If payments require time to get back on track, the servicer may offer several ways to put your loan on hold. Tolerance temporarily suspends payments, but interest is accrued. Deferral is another option. There is no interest accrued, but you must qualify for eligibility.
Additional student loan help is available if necessary. A nonprofit credit counselor or financial advisor who is a certified student loan expert can help you plan to resume payments. Your university’s financial aid office may be able to walk you through your options, even if you left school years ago. We recommend checking if another repayment plan will be more affordable, but it may take some time to change your plan as your income-driven repayment plan application is not currently being processed.
Advice for home buyers
Delinquency from unpaid student loans may mean putting homeview implants on hold, but you don’t need to sink them.

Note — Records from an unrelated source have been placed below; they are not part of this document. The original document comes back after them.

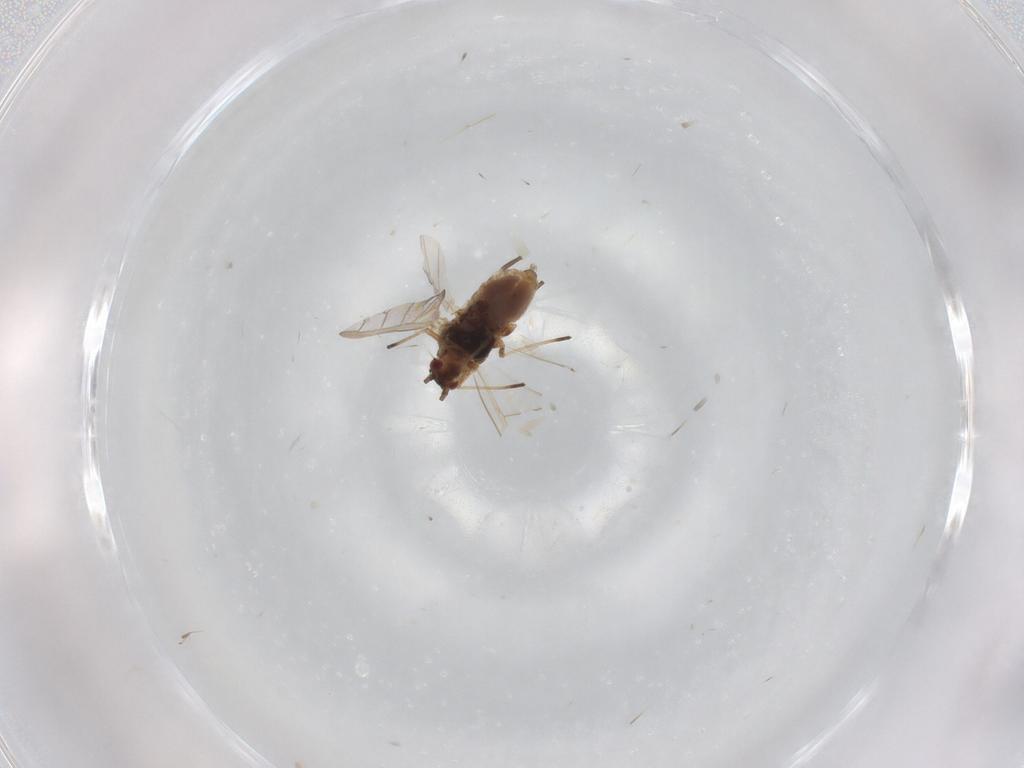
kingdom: Animalia
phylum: Arthropoda
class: Insecta
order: Hemiptera
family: Aphididae
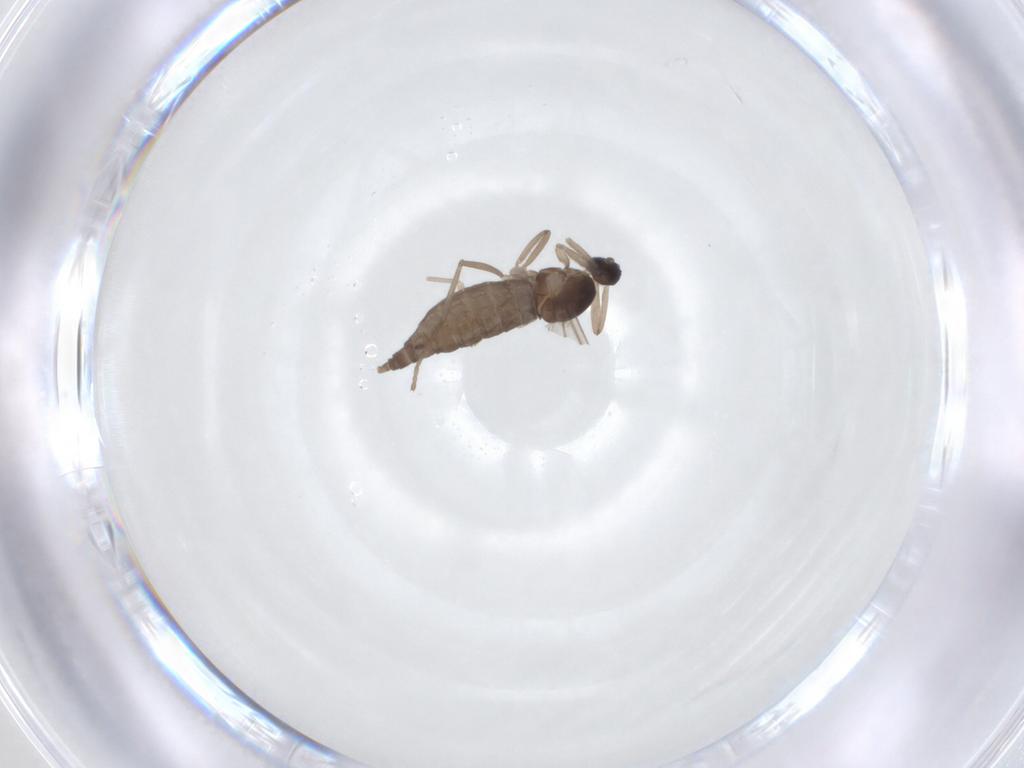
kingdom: Animalia
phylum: Arthropoda
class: Insecta
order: Diptera
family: Cecidomyiidae
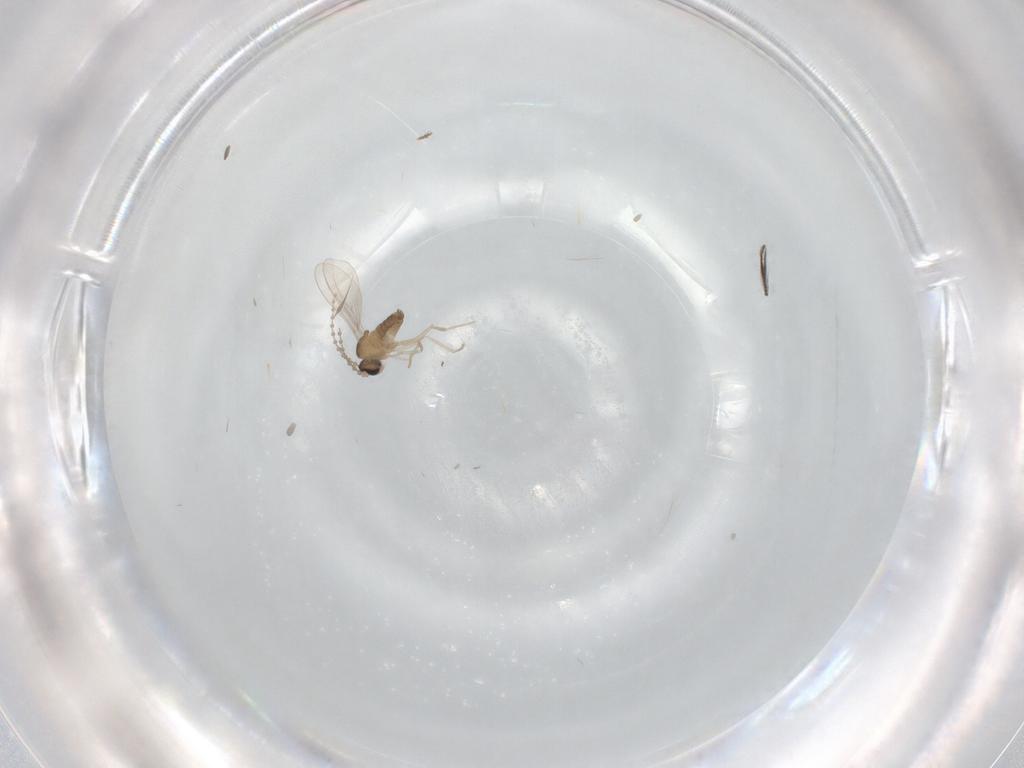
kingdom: Animalia
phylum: Arthropoda
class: Insecta
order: Diptera
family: Cecidomyiidae
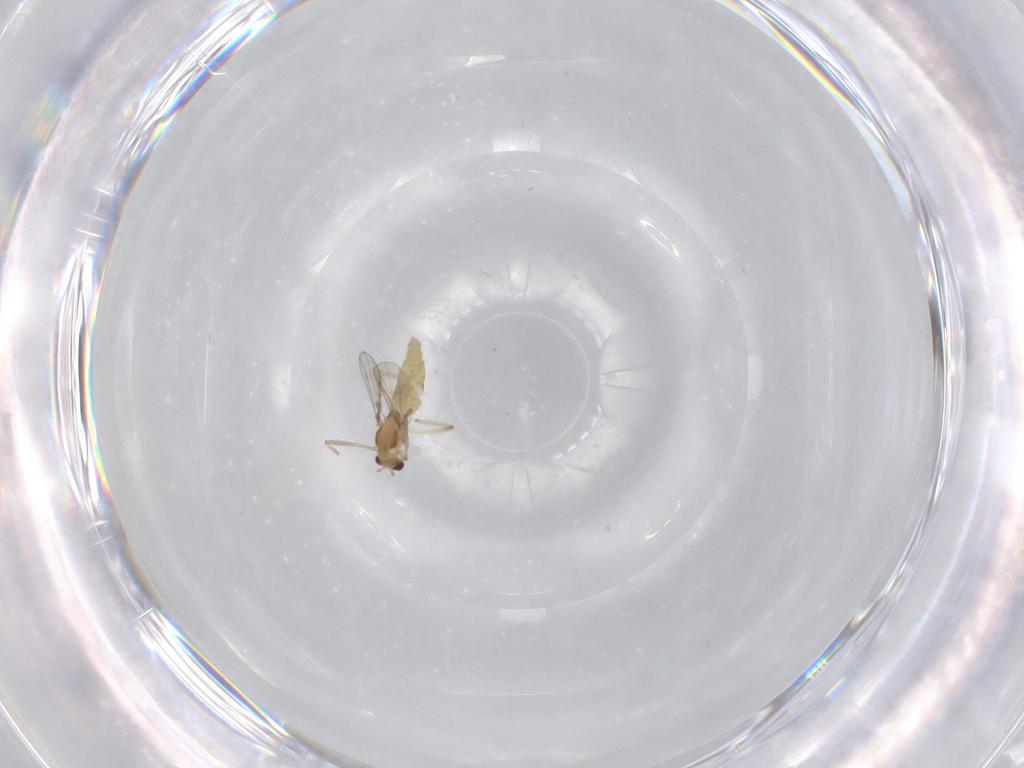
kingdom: Animalia
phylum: Arthropoda
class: Insecta
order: Diptera
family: Chironomidae
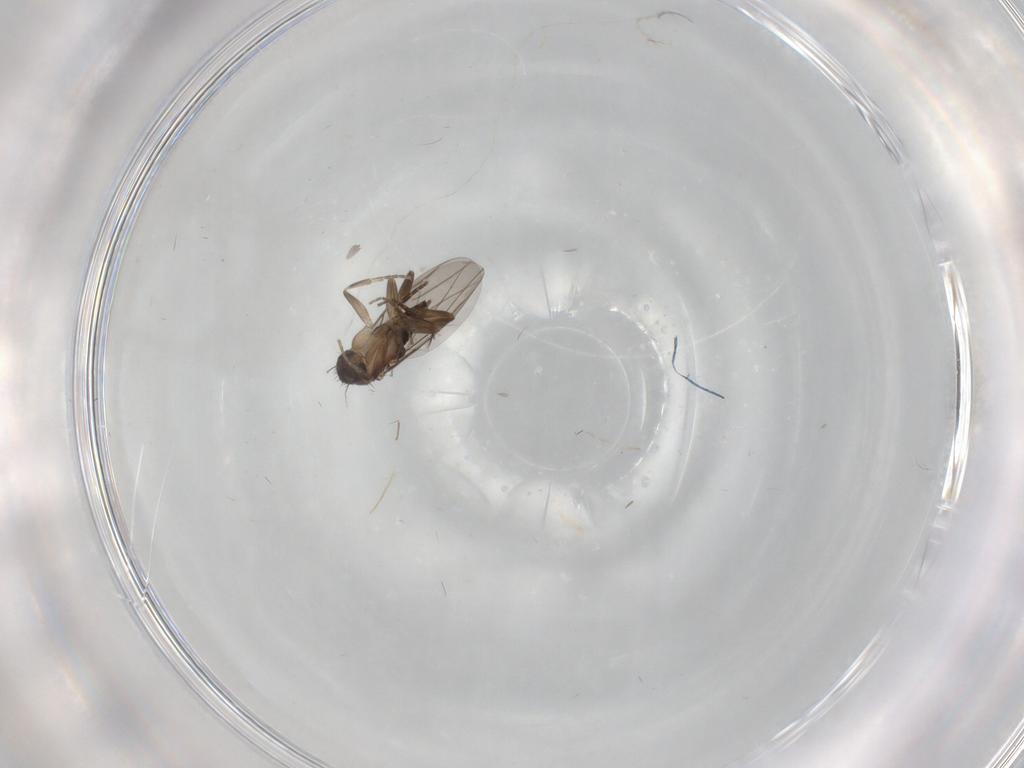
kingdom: Animalia
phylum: Arthropoda
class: Insecta
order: Diptera
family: Phoridae
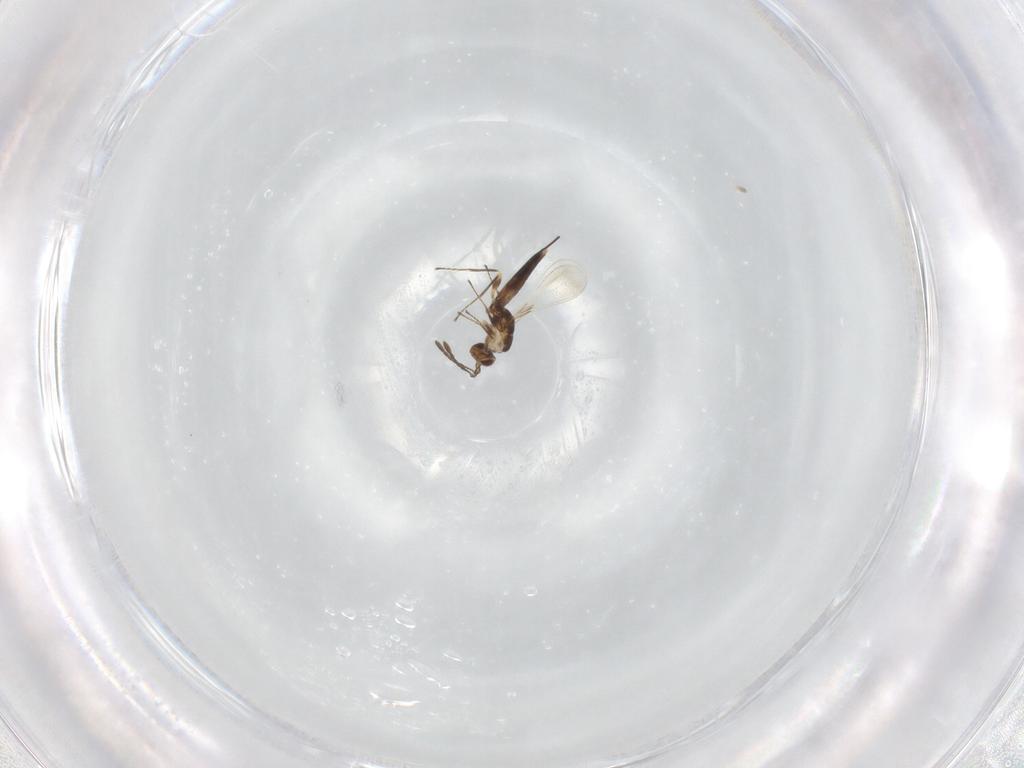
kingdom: Animalia
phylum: Arthropoda
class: Insecta
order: Hymenoptera
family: Mymaridae
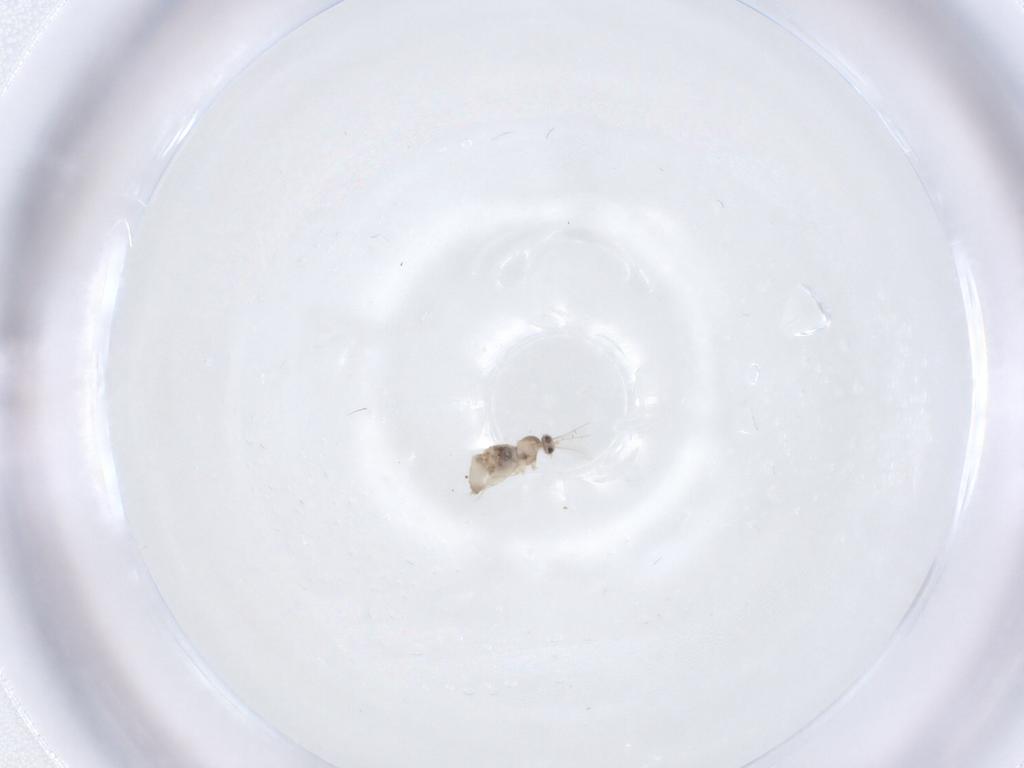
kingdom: Animalia
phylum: Arthropoda
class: Insecta
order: Diptera
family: Cecidomyiidae
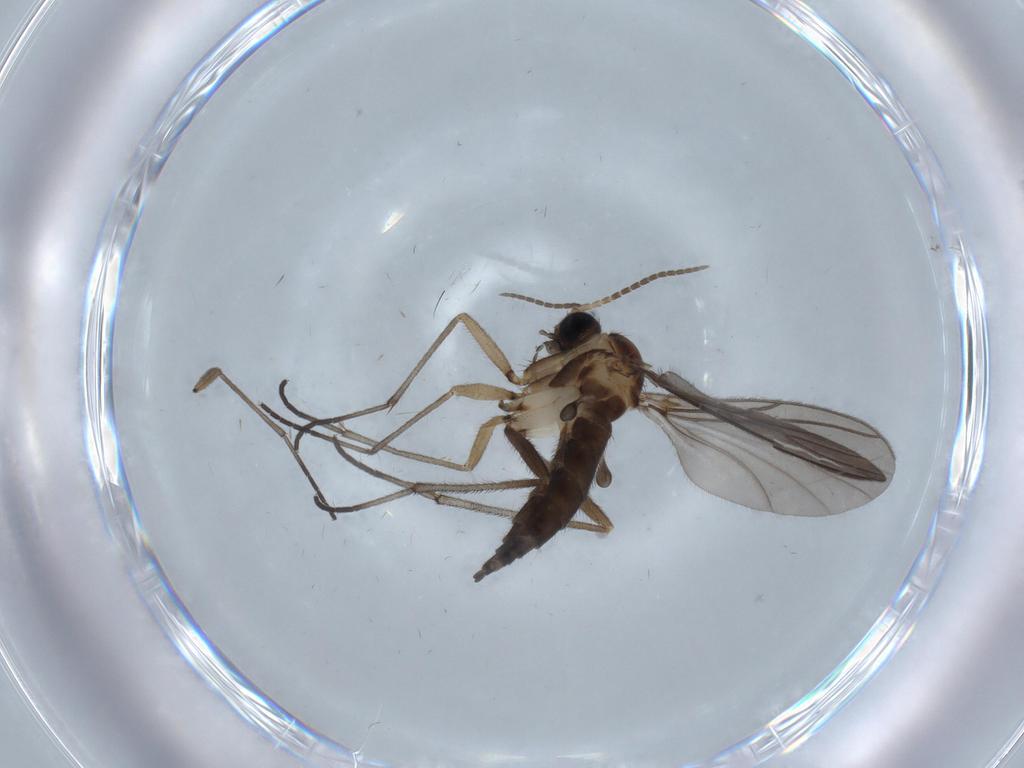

Negative comments will remain on your credit report for up to 7 years, but by keeping your account up to date and resuming payments successfully, lenders can show that one mistake is not a pattern. (These moves should also help you begin your credit recovery.)
“If your loan is up to date, even if you have a large balance, (mortgage) lenders are actually much more flexible than people give them credit,” Kibel says. He recommends finding a mortgage broker who has experience working with borrowers on student debt to help you search for your lender. If you have a credit challenge, mortgage lenders who offer manual underwriting where the application is first evaluated by the individual rather than the program can also be a great help. It’s true that it’s a set-up, but student loan delinquency means you don’t have to close your homeowner’s door.